======== Records to process

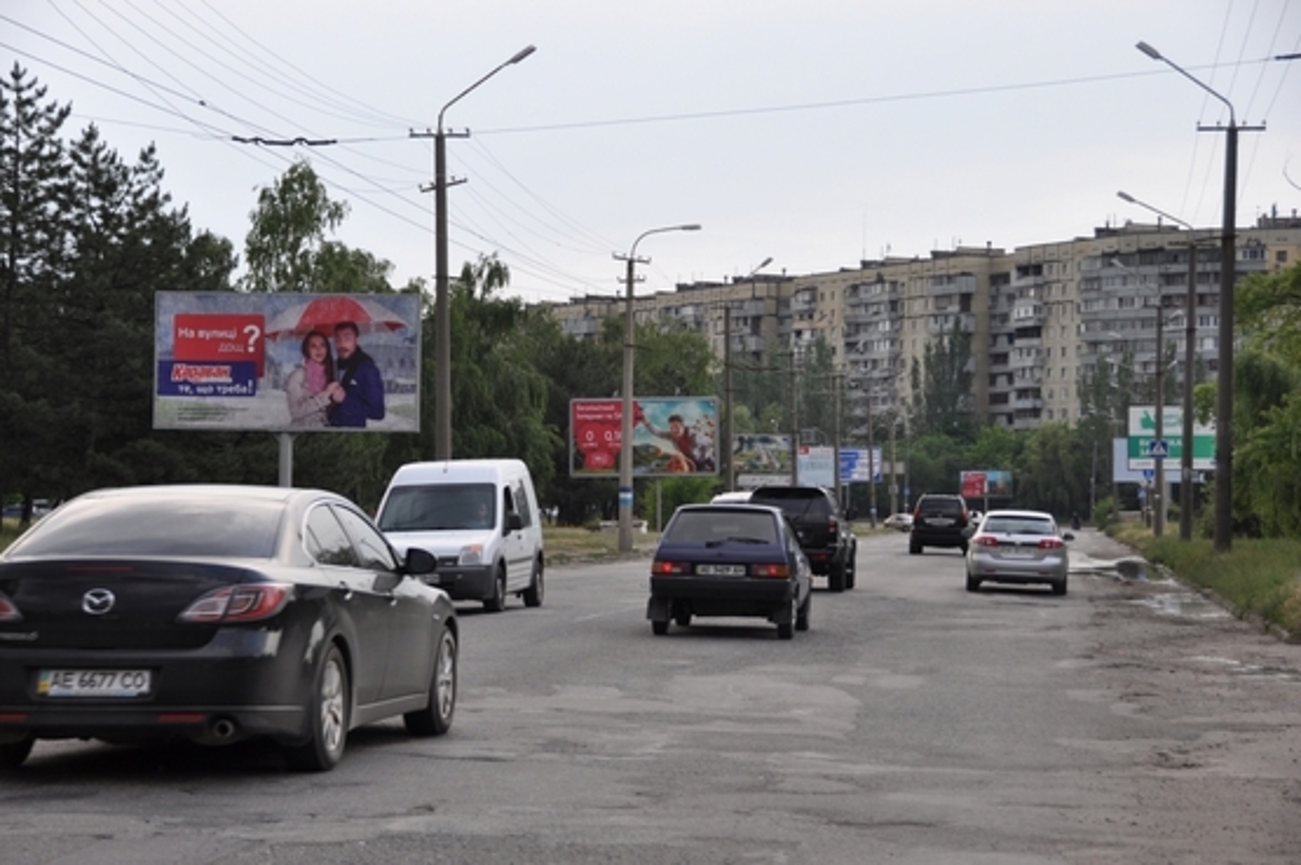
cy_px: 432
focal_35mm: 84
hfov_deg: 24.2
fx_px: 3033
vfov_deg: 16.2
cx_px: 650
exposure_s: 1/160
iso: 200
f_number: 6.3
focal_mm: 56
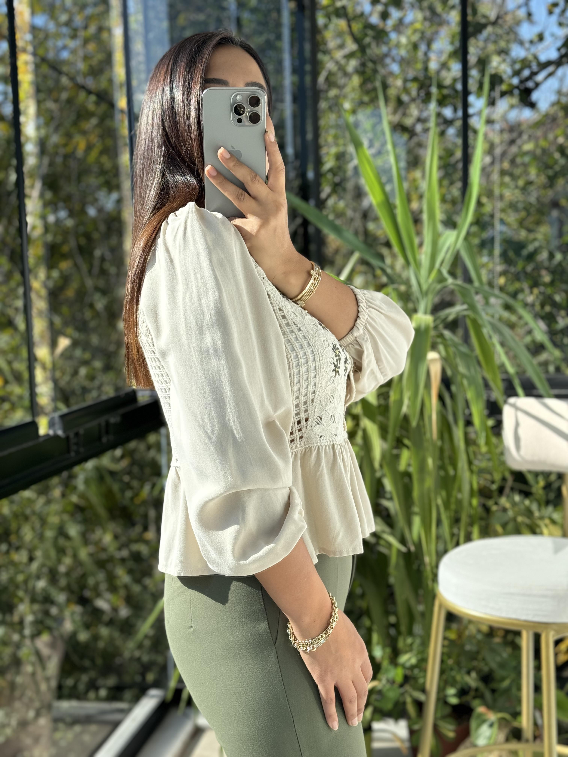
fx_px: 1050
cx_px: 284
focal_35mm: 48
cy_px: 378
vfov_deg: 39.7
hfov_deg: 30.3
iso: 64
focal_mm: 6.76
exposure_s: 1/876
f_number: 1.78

================

> [Task statement]: Print the records exactly, every one. Leave out the pictures.

> [Output for this exercise]:
cy_px: 432
focal_35mm: 84
hfov_deg: 24.2
fx_px: 3033
vfov_deg: 16.2
cx_px: 650
exposure_s: 1/160
iso: 200
f_number: 6.3
focal_mm: 56
fx_px: 1050
cx_px: 284
focal_35mm: 48
cy_px: 378
vfov_deg: 39.7
hfov_deg: 30.3
iso: 64
focal_mm: 6.76
exposure_s: 1/876
f_number: 1.78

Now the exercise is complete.